**Problem details**
Reproduce every line of the records below in its original order, without changing any character.

**Material supplied**
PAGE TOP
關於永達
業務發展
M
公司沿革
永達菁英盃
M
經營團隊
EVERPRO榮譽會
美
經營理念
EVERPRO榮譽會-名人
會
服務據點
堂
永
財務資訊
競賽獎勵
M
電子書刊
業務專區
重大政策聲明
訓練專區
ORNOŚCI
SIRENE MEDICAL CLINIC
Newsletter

**Result**
PAGE TOP
關於永達
業務發展
M
公司沿革
永達菁英盃
M
經營團隊
EVERPRO榮譽會
美
經營理念
EVERPRO榮譽會-名人
會
服務據點
堂
永
財務資訊
競賽獎勵
M
電子書刊
業務專區
重大政策聲明
訓練專區
ORNOŚCI
SIRENE MEDICAL CLINIC
Newsletter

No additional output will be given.